“Don’t I know you?”

She’d heard him perfectly well but looked up and said, “I’m sorry?”

He shifted in his seat. “I was just saying, I thought I knew you. You look familiar. I’m sure I’ve met you or seen you somewhere before…”

She half-smiled, dipping her head down a fraction. “We have? You know, I can’t place you, sorry. It’s possible but I don’t think so.”

He suddenly turned towards her, making the seat crack and groan. She was thrown forward slightly and held out her coffee cup so she didn’t spill anything.

“No, I feel sure. It’ll come to me. Maybe not locally or anything. But on TV. Or in a film, more likely, yeah? You’re even better looking in real life though. In fact,” he bounced forward on his seat, “you’re stunning.”

He was staring at her.

She didn’t say anything but instead waited for him to speak. She wasn’t going to make this easy for him. She wanted him to work for every word.

He looked less certain now though.

“Am I wrong? Oh. O. I get it. You’re not her. But… you look like her. Oh god, I’m so sorry. I bet you get this all the time. Must be a real bugger. Sorry, sorry. I mean, it must be annoying. A nuisance. That’s why you didn’t say anything. I mean, if you were her, you’d say so, wouldn’t you? Stands to reason, don’t it? Why wouldn’t you? Unless you didn’t want a fuss. Yeah.”

She opened her mouth to say something then but just smiled at him.

“Reckon you could get a job as her double though. If you’re not her. Or be on TV off your own bat, if you wanted? You’re gorgeous. And it’s better than the old 9-5, in’t it? The old fame lark.”

“Thank you,” she said.

“Does it happen a lot then?” he leaned forward, almost touching her, his face shiny with sweat and hope.

She shook her head, slightly, enough to shift her bangs and have hair fall over her left eye.

“I’m never the first!”

She shrunk back into the seat and concentrated on her book.

“Sorry,” he mumbled. “Bit over-excited there. Too loud. Still, not every day you meet a famous…, well, someone who you thinks a… I’m making a right tit of myself, aren’t I?”

She tried not to smile by focusing even harder on the page in front of her.

“I’ll shut up. I’ll just sit back and look out of the window. Keep my big mouth zipped. I must be annoying the hell out of you. I get it, I do. Bet you can’t wait for the train to get in and then you’ll be able to get out of here. Instead of which, you’re stuck with this moron, me,” he beat his chest with both hands, “Me! Wittering on about how he thinks he knows you when of course I don’t, not really. In fact, how could I? I don’t know anyone famous. No-one from my school even went on to become famous, you know, so I can honestly say, hand on heart, that I am the world’s unluckiest bugger in that respect. And here you are, sitting next to me, thinking, ‘What a prize idiot. How the heck did I get to luck out today, when out of all the people to sit next to on this train, most of them no doubt perfectly normal, like, the type who don’t talk to you non-stop, I get this clown. Who doesn’t seem to know how to stop blimming talking away about nothing. That’s what you’re thinking right now, isn’t it? Tell me I’m wrong.”

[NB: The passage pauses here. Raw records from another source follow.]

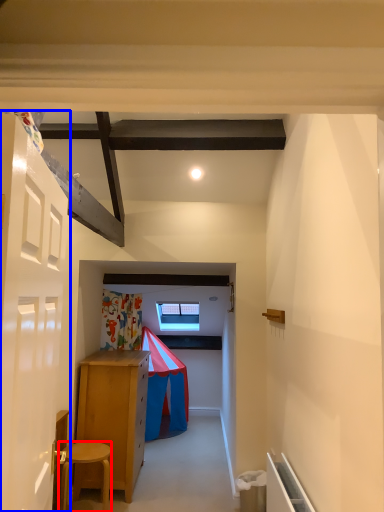
Question: Among these objects, which one is nearest to the camera, stool (highlighted by a red box) or door (highlighted by a blue box)?

Choices:
 (A) stool
 (B) door

Answer: (B)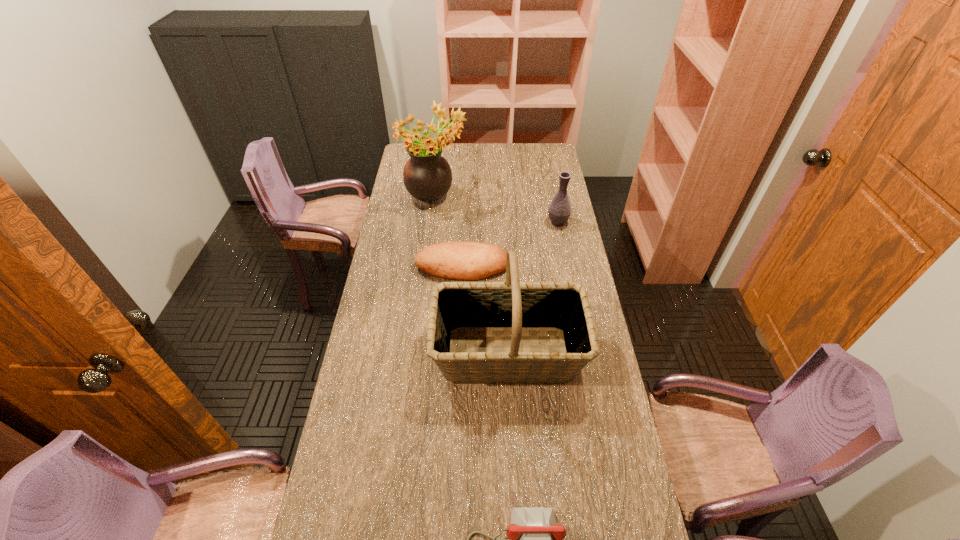
The image size is (960, 540). I want to click on flower arrangement, so click(427, 176).

Find the location of a particular element. This screenshot has width=960, height=540. the second nearest object is located at coordinates (563, 307).

The width and height of the screenshot is (960, 540). I want to click on vase, so click(559, 210).

Where is `the third farthest object`? The width and height of the screenshot is (960, 540). the third farthest object is located at coordinates (463, 260).

Locate an element on the screen. This screenshot has height=540, width=960. the second shortest object is located at coordinates (463, 260).

I want to click on vacant position located on the front of the flower arrangement, so click(x=432, y=230).

I want to click on vacant space located 0.170m by the handle of the second nearest object, so click(381, 354).

At what (x,y) coordinates should I click in order to perform the action: click on vacant region located 0.140m by the handle of the second nearest object. Please return your answer as a coordinate pair (x, y). The height and width of the screenshot is (540, 960). Looking at the image, I should click on pos(391,354).

Where is `free spot located 0.130m by the handle of the second nearest object`? This screenshot has height=540, width=960. free spot located 0.130m by the handle of the second nearest object is located at coordinates (394, 354).

At what (x,y) coordinates should I click in order to perform the action: click on vacant point located on the left of the vase. Please return your answer as a coordinate pair (x, y). This screenshot has width=960, height=540. Looking at the image, I should click on (512, 222).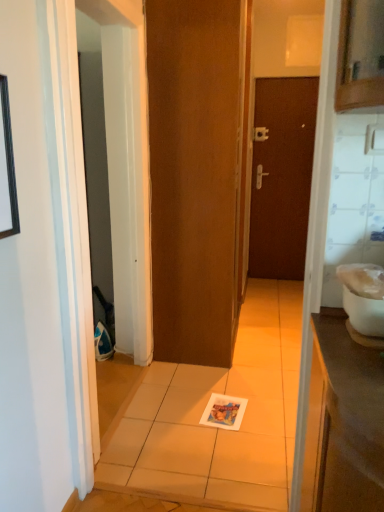
Question: From a real-world perspective, is black matte picture frame at upper left under silver metallic door handle at center?

Choices:
 (A) no
 (B) yes

Answer: (A)

Question: Is the position of black matte picture frame at upper left more distant than that of silver metallic door handle at center?

Choices:
 (A) no
 (B) yes

Answer: (A)

Question: Is black matte picture frame at upper left positioned in front of silver metallic door handle at center?

Choices:
 (A) no
 (B) yes

Answer: (B)

Question: Is black matte picture frame at upper left shorter than silver metallic door handle at center?

Choices:
 (A) no
 (B) yes

Answer: (A)

Question: Considering the relative sizes of black matte picture frame at upper left and silver metallic door handle at center in the image provided, is black matte picture frame at upper left bigger than silver metallic door handle at center?

Choices:
 (A) no
 (B) yes

Answer: (B)

Question: Considering the positions of brown matte door at center, which is the second door from right to left, and white glossy toilet bowl at right in the image, is brown matte door at center, which is the second door from right to left, wider or thinner than white glossy toilet bowl at right?

Choices:
 (A) wide
 (B) thin

Answer: (B)

Question: Does point (211, 119) appear closer or farther from the camera than point (365, 327)?

Choices:
 (A) closer
 (B) farther

Answer: (B)

Question: Relative to white glossy toilet bowl at right, is brown matte door at center, the first door positioned from the left, in front or behind?

Choices:
 (A) behind
 (B) front

Answer: (A)

Question: Looking at the image, does brown matte door at center, the 2th door viewed from the back, seem bigger or smaller compared to white glossy toilet bowl at right?

Choices:
 (A) big
 (B) small

Answer: (A)

Question: From their relative heights in the image, would you say brown matte door at center, placed as the 1th door when sorted from right to left, is taller or shorter than brown matte door at center, the 2th door viewed from the back?

Choices:
 (A) short
 (B) tall

Answer: (A)

Question: Considering the positions of brown matte door at center, placed as the 1th door when sorted from right to left, and brown matte door at center, which is the second door from right to left, in the image, is brown matte door at center, placed as the 1th door when sorted from right to left, wider or thinner than brown matte door at center, which is the second door from right to left,?

Choices:
 (A) thin
 (B) wide

Answer: (B)

Question: From a real-world perspective, is brown matte door at center, the 2th door in the front-to-back sequence, physically located above or below brown matte door at center, the first door in the front-to-back sequence?

Choices:
 (A) below
 (B) above

Answer: (A)

Question: Is brown matte door at center, placed as the 1th door when sorted from back to front, situated inside brown matte door at center, which is the second door from right to left, or outside?

Choices:
 (A) inside
 (B) outside

Answer: (B)

Question: From a real-world perspective, relative to white glossy toilet bowl at right, is brown matte door at center, arranged as the second door when viewed from the left, vertically above or below?

Choices:
 (A) below
 (B) above

Answer: (B)

Question: Relative to white glossy toilet bowl at right, is brown matte door at center, arranged as the second door when viewed from the left, in front or behind?

Choices:
 (A) front
 (B) behind

Answer: (B)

He slumped back down into his seat. She almost felt sorry for him then. Once, before, she might even have fancied him.

“No,” she said. “Really, it’s fine.” There was a half-smile on her lips before she returned to her book.

“Prize idiot,” he said, looking at his hands and shifting about a bit. “I should never have said anything. I should have just sat here quiet, like, and minded my own business. Muppet.”

He pushed his big hands up over his face and through his hair, linking them together and resting them in the crook of his neck. Then he closed his eyes.

 

She could tell him, she thought. About the months of personal trainers. Trainers, plural, because it had taken her a while to find one, the right one, who wasn’t all about getting her fit and toned but who’d help her sculpt her body exactly as she wanted it, without judging her or thinking her a freak. The carefully-timed sunbed sessions to ensure she always looked like she was just back from her latest beach holiday, instead of yet another session at Bake ’n’ Go. She could mention the hours of make-up trial and error, watching videos on YouTube with a palette of colours, creams, powders, and gels around the extra-large portable tilting mirror until she’d nailed the look and could replicate it almost as naturally as her own previous beauty routine. She could tell him about the debt. The store cards and credit cards and loans from Mum and Dad, all of which helped her get the clothes she’d needed to complete her look. And she could tell him about the pain. The pain of a nose job and cheek implants.

She could tell him but it would spoil the effect. After all, he didn’t want to know how much work had gone into her looking this way. He probably thought she looked like this when she woke up in the morning. Even if, judging by last week’s edition of Heat magazine, not even the original model looked this good first thing.

She wouldn’t say anything. She’d just sit there quietly, smiling to herself, pretending to read until the train pulled in, and that way he need never know. She couldn’t spoil the illusion now.